Across the state in Philadelphia, Drexel University canceled in-person instruction for undergraduates for the fall quarter, with university officials saying they changed their minds after watching the difficulties at other large universities that have brought students back to campus.

It closed housing and will conduct all undergraduate academic courses remotely, except for some clinical programs in the College of Nursing and Health Professions, Drexel said.

Some smaller private colleges in Pennsylvania, including Lafayette College and Dickinson College, and several state-owned universities have also made the decision to go remote this fall.

The changes at Pitt and Drexel came a day after Carnegie Mellon University said its fall semester would begin online only for undergraduates.

Pitt Provost Ann Cudd told the campus in an email that the schedule adjustment will allow students to start in-person classes at the same time after they complete a staged arrival and shelter-in-place procedures.
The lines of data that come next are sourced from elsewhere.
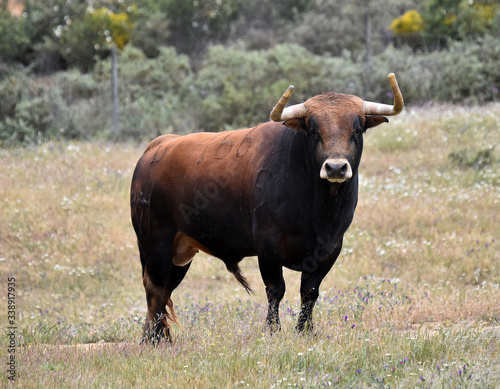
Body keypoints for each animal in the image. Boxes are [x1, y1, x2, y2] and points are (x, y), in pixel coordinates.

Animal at [129, 73, 402, 342]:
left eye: (357, 129)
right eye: (313, 130)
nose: (336, 167)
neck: (317, 211)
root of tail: (159, 145)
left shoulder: (330, 248)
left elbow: (309, 292)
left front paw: (305, 330)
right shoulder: (268, 244)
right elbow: (275, 290)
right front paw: (273, 330)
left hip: (180, 253)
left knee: (165, 291)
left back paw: (158, 336)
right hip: (156, 242)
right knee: (155, 289)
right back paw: (153, 339)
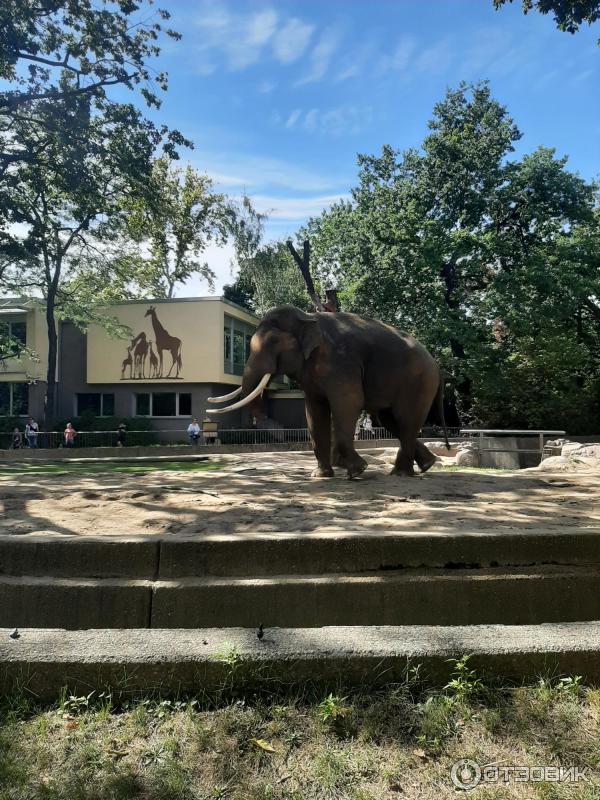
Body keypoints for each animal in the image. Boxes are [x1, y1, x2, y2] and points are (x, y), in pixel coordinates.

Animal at [209, 306, 448, 478]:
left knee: (404, 419)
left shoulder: (341, 362)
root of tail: (436, 364)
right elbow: (314, 412)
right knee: (390, 420)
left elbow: (348, 402)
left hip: (419, 381)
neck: (307, 317)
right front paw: (321, 475)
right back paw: (427, 465)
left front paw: (358, 471)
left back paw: (401, 474)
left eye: (274, 342)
About 29,000 students attend Pitt’s main campus.

Pitt had said earlier this summer that it will offer certain classes through both in-person and remote instruction. Carnegie Mellon University has said it will offer a hybrid model in which some classes will be conducted strictly online while others will be offered through both in-person and remote instruction.

Pitt initially reported low rates of infection based on early tests of students who arrived on campus.

At Drexel, President John Fry said it had exceeded the Philadelphia Department of Public Health’s guidelines to reopen.

But, while local coronavirus conditions have improved recently, “we are seeing incredibly troubling trends,” Fry wrote on the university’s website. “There are reports of nationwide campus-based disease outbreaks and cases rising among college-age individuals. Such reports are on the rise exponentially and they greatly concern us.”

Drexel has a responsibility to everyone in the campus community and people living nearby, Fry said.

“What we see happening across the nation on university campuses — outbreaks coupled with high rates of quarantine and isolation — we do not want to happen here,” Fry wrote.